Material for this task START

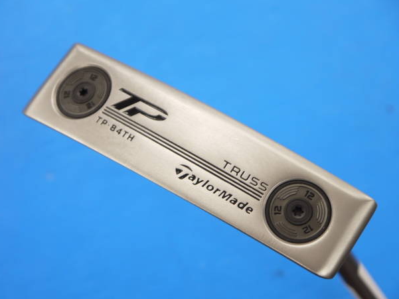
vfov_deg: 17.8
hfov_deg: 23.6
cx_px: 195
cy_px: 152
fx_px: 957
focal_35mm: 83
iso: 400
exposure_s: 1/80
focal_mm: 39
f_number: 5.5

Material for this task END

> [Task description]
Could you reproduce the entries verbatim, leaving out all pictures?

> [Final answer]
vfov_deg: 17.8
hfov_deg: 23.6
cx_px: 195
cy_px: 152
fx_px: 957
focal_35mm: 83
iso: 400
exposure_s: 1/80
focal_mm: 39
f_number: 5.5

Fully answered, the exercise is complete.